A escalada seria bruscamente interrompida pela morte do operário Manoel Fiel Filho, no dia 17 de janeiro de 1976, em circunstâncias dramaticamente parecidas com a de Vlado e de Pedro Jerônimo. Tornara-se hábito dos subterrâneos da tortura "suicidar" presos. Por sua brutalidade, a escalada de 1975 acabou servindo como aglutinador de esferas da sociedade que estavam dispersas e se juntaram pela redemocratização.

A Igreja saiu na frente: mergulhou de cabeça no caso Herzog. Antes, já tinha feito a opção pelas pastorais sociais (a Comissão Pastoral da Terra foi fundada em 1975, lembra o historiador José de Souza Martins). Fiel Filho, por sinal, era um ativo militante da Pastoral Operária conduzida por d. Paulo Evaristo Arns.

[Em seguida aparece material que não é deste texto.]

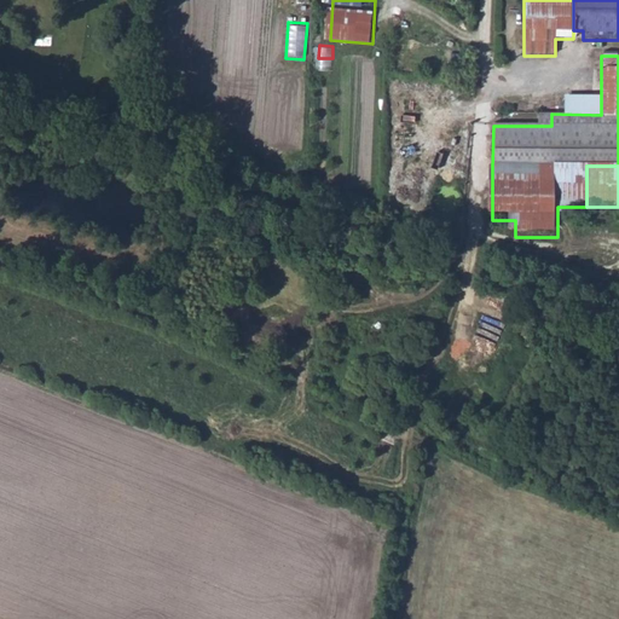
All buildings are outlined.
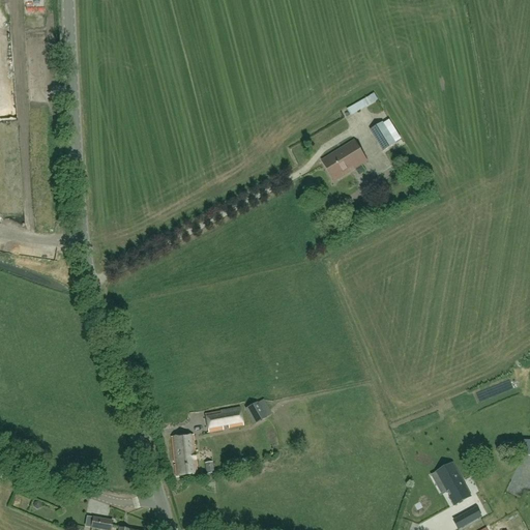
[(383,152),(402,139),(389,120),(384,123),(384,122),(371,131),(383,152)]
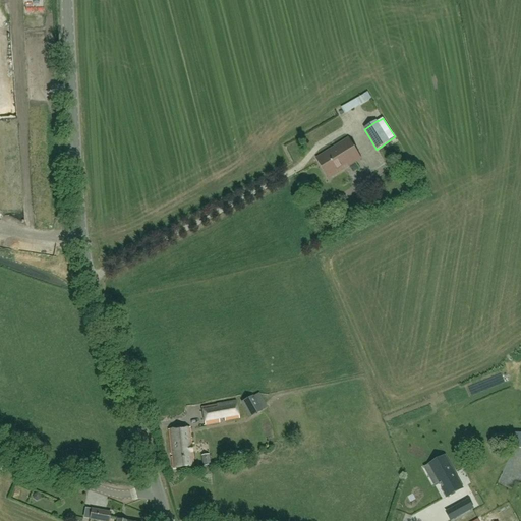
[(329,178),(361,159),(348,137),(316,158),(329,178)]
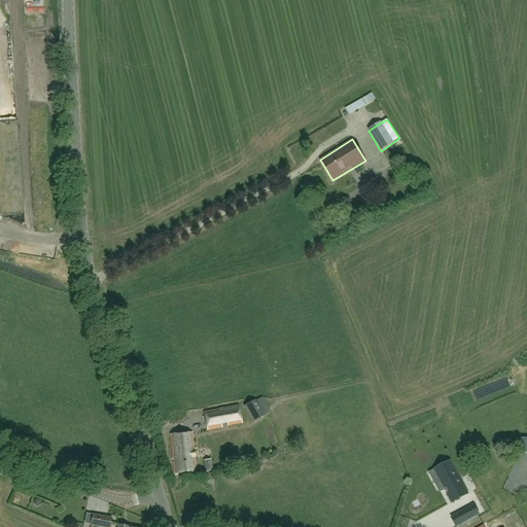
[(265,416),(256,401),(245,408),(253,422),(265,416)]
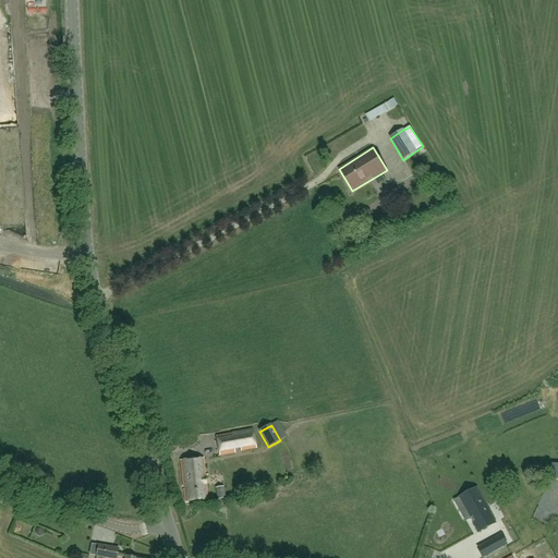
[(252,427),(216,436),(219,455),(234,451),(234,448),(240,447),(241,449),(256,446),(252,427)]
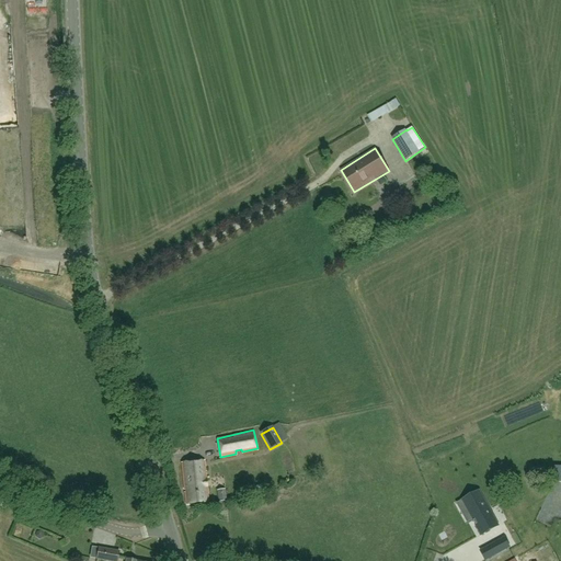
[(186,505),(209,503),(205,461),(182,464),(186,505)]
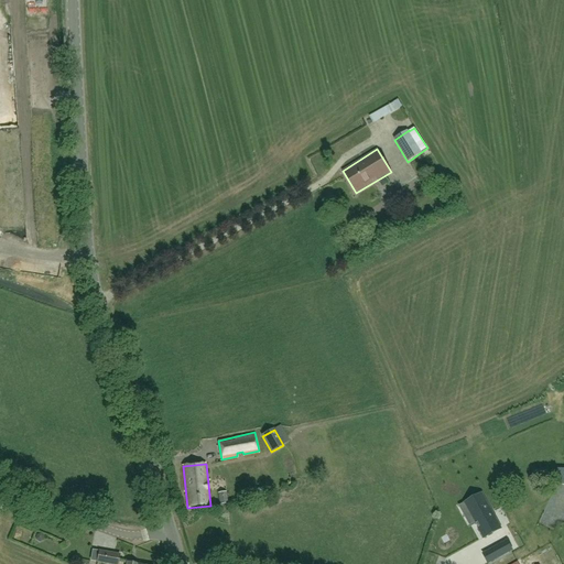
[(219,494),(220,505),(228,503),(226,491),(219,494)]
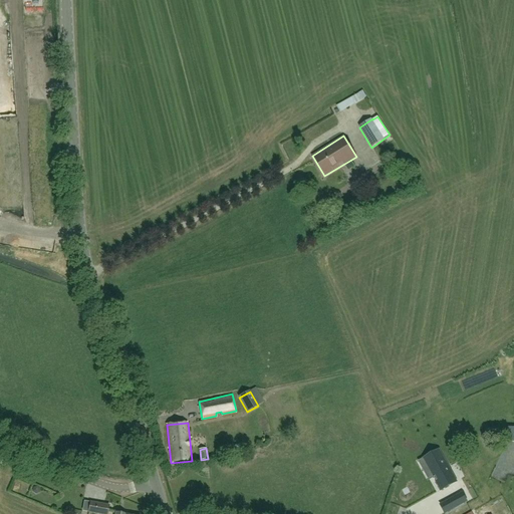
[(439,451),(428,457),(432,466),(429,468),(434,477),(436,481),(437,481),(441,490),(456,482),(439,451)]
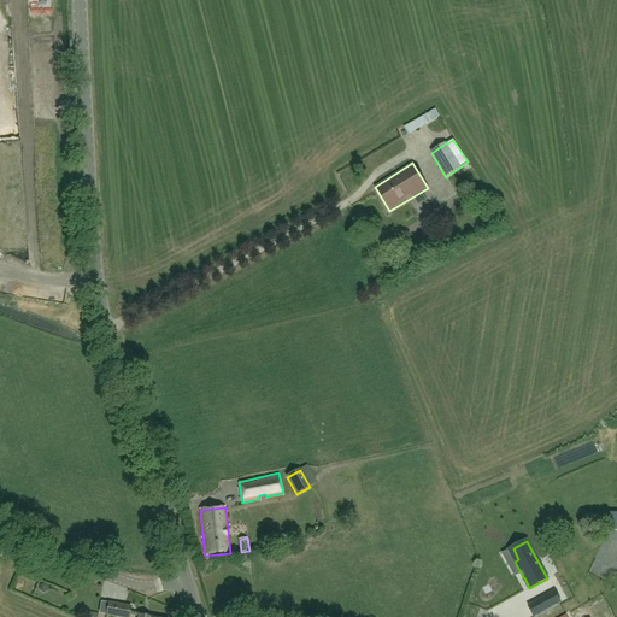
[(554,571),(575,616),(581,616),(585,616),(598,616),(588,593),(581,597),(565,565),(554,571)]
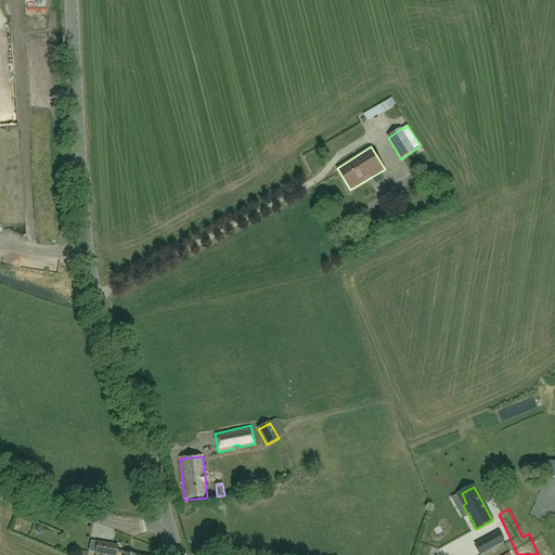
[(554,554),(554,518),(543,523),(553,554),(554,554)]
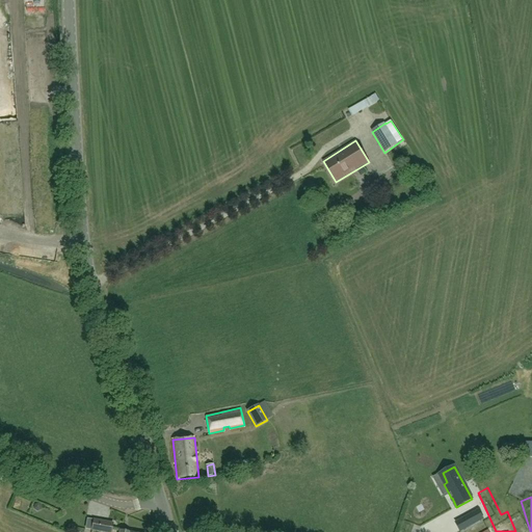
[(478,511),(463,519),(469,527),(482,520),(478,511)]
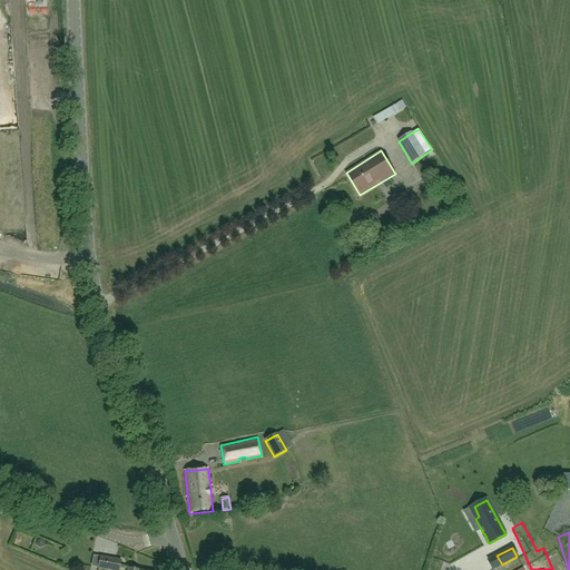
[(108,569),(119,569),(121,560),(100,557),(98,568),(108,569)]
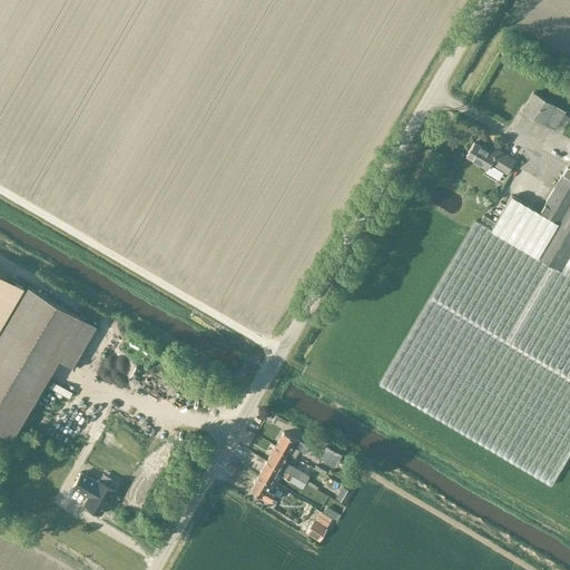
[(544,123),(554,105),(532,91),(522,110),(544,123)]
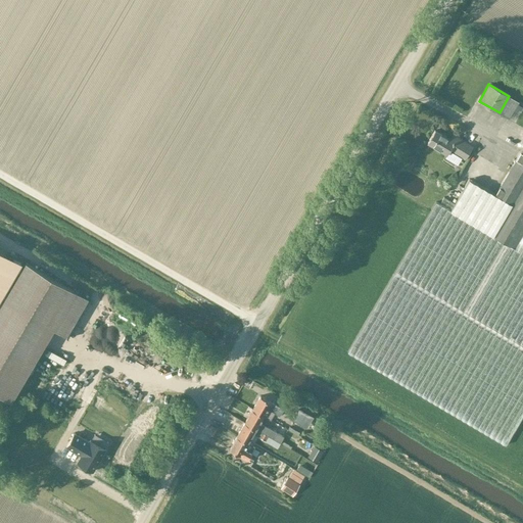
[(436,131),(429,143),(448,154),(450,150),(466,158),(474,145),(457,136),(454,141),(436,131)]
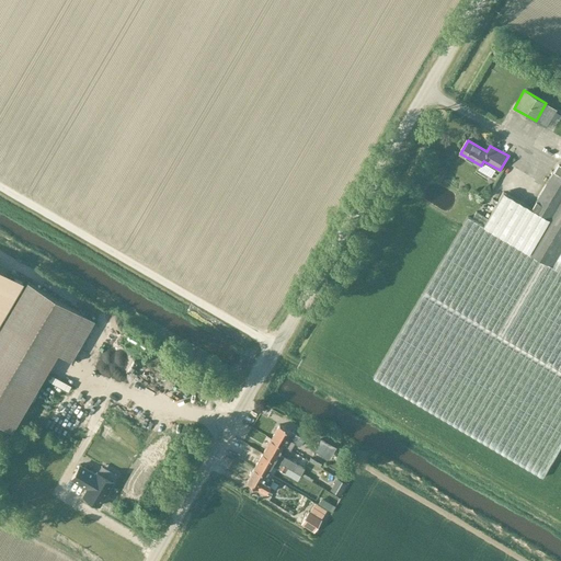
[(503,192),(483,226),(468,217),(441,263),(373,377),(542,477),(560,445),(560,159),(531,208),(503,192)]
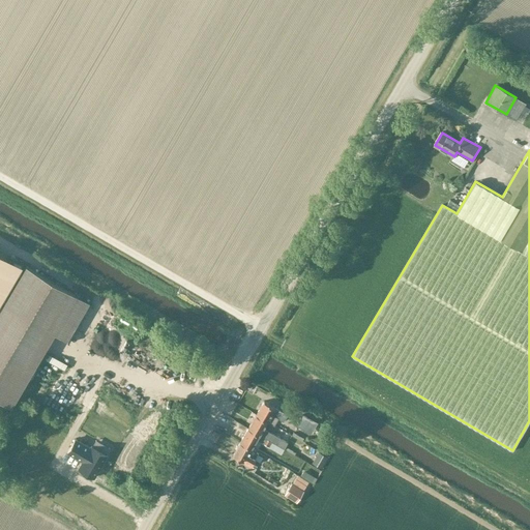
[(472,167),(498,181),(505,169),(479,154),(472,167)]
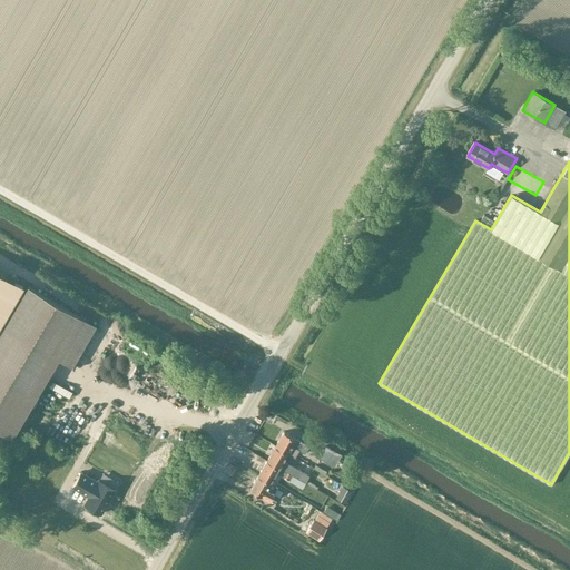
[(0,325),(23,285),(0,271),(0,325)]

Com o caso Fiel, a ditadura se cindiu: o general Geisel, que, em seu depoimento ao CPDOC/FGV justificou a tortura "em alguns casos", mudou de idéia. Demitiu o comandante do II Exército e instalou a primeira etapa de uma lenta, gradual e segura redemocratização, que ainda teve cassações e prisões políticas, mas acabou com as mortes violentas.